La communication non verbale (gestuelle, regard, silence) ne doit pas non plus être prise à la légère. Et certaines formes d’humour sont à éviter. « Dans le monde arabe, les sujets de discussion inconvenants sont ceux qui portent sur l’alcool, la viande de porc ou même les femmes », prévient Nigel Hartridge, associé de LPA-CGR Avocats. La présence d’un traducteur est souvent nécessaire pour éviter les incompréhensions, notamment avec les parties qui ne parlent pas toujours parfaitement anglais. Attention néanmoins à ne pas se laisser piéger par le jeu de la négociation, certains n’hésitant pas à surjouer les codes culturels. Nigel Hartridge se remémore : « Au début de ma carrière, dans le cadre d’une négociation de contrat où je représentais une entité européenne, le senior partner d’un cabinet d’affaires égyptien, qui conseillait le dirigeant d’une entreprise locale, a feint d’être offusqué par mes propos pendant une réunion pour me déstabiliser. Je n’ai compris que plus tard que c’était le jeu de la négociation. »

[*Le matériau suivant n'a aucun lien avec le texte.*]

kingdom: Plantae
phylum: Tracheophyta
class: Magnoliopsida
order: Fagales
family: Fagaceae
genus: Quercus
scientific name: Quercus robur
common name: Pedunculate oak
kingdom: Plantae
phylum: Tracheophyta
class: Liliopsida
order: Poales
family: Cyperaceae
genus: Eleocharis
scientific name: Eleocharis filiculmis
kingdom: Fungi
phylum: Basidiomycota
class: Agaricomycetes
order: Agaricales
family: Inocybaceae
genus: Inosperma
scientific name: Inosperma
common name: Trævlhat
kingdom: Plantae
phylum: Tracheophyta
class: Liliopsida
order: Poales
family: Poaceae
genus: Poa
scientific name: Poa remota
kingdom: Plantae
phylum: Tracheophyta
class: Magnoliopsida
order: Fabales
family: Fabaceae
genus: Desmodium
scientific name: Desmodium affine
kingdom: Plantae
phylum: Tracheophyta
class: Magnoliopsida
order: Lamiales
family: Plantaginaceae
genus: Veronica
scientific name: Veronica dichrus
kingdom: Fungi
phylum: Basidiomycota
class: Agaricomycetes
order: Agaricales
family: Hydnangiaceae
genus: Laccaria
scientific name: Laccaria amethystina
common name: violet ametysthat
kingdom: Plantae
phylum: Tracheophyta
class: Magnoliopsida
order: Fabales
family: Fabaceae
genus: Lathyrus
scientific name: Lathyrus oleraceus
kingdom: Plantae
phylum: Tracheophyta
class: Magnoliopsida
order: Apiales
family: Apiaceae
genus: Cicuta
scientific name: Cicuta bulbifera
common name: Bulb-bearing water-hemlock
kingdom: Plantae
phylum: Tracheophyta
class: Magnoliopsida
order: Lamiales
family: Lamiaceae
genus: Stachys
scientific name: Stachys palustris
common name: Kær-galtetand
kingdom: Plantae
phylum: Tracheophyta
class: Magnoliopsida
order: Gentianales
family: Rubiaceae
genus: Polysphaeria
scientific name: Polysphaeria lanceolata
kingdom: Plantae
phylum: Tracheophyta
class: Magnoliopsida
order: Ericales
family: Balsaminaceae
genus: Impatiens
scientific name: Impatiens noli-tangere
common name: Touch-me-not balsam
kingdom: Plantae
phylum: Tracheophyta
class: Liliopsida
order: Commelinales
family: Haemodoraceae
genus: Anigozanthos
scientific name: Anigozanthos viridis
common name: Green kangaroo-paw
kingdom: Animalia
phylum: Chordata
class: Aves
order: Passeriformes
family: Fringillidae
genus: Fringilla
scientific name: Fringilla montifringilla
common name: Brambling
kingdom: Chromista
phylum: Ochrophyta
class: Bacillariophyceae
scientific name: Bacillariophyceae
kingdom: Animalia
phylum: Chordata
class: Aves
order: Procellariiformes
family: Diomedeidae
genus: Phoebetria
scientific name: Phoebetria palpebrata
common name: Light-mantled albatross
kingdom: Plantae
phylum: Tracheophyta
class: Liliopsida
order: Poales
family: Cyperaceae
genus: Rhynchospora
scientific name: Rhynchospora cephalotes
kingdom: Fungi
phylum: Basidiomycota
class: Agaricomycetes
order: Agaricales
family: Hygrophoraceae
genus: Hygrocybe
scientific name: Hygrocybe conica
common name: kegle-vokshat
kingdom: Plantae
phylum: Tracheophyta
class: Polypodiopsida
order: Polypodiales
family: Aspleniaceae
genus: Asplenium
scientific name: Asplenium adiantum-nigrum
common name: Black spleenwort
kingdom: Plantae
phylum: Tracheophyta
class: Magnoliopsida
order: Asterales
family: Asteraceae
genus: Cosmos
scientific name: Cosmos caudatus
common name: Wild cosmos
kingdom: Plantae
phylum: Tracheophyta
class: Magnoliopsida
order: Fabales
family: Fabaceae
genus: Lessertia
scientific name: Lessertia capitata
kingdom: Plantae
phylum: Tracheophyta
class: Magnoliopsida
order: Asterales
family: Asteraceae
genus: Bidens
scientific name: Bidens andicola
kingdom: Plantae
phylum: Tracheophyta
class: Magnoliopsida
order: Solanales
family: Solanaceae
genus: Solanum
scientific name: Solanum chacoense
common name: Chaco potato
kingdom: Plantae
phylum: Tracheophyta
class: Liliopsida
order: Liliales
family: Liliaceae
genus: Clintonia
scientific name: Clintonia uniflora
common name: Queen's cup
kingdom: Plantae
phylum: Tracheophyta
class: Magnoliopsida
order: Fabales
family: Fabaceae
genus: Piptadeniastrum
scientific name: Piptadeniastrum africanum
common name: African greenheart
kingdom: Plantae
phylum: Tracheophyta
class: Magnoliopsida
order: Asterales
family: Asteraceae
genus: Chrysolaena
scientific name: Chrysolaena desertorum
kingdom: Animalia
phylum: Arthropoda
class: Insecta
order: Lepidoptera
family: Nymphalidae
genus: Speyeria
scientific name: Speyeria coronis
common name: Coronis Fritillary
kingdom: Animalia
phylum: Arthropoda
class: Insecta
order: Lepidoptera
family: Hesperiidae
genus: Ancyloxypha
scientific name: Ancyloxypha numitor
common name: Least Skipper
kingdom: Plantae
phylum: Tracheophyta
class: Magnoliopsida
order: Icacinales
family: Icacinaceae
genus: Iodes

Chacun son horizon temporel
Autre différence : l’appréciation de la notion du temps. Aux États-Unis, le maître mot est « efficacité ». La négociation est business oriented, plus dure et moins conviviale que sur les autres continents. Les hommes d’affaires américains aiment optimiser leur temps de travail en évitant toute discussion d’affaires superflue. Les Africains n’hésitent pas à faire patienter leurs futurs partenaires en salle d’attente. Certains ont même attendus trois heures avant de débuter la réunion. Avec la Chine, il est préférable de montrer que l’on est venu négocier sans billet de retour et que l’on a donc tout le temps requis pour signer le contrat. Conscients que le temps est un allié pour eux, alors qu’il est l’ennemi du monde occidental, les Chinois tenteront de tirer parti de cet avantage lors des négociations. Lorsqu’une réunion doit prendre fin à 17 heures à cause d’un impératif, il est certain qu’ils aborderont un point crucial à 16 h 45. Il est préférable de rester calme et de reprogrammer une réunion pour aborder ce point, même si elle n’a lieu qu’un mois plus tard. Dans la culture asiatique, se montrer impatient, agressif ou énervé est un signe de faiblesse. « Contrairement aux pratiques occidentales, où les échanges de notes se succèdent, au Japon, les négociations sont souvent ponctuées de rencontres physiques pour dépasser l’écrit, explique Lionel Vincent. Il ne faut pas s’impatienter, la mesure du temps de la négociation et sa perception n’est pas la même que dans notre pays. » Car, comme l’indiquait La Fontaine dans une de ses célèbres fables : « Patience et longueur de temps font plus que force ni que rage ».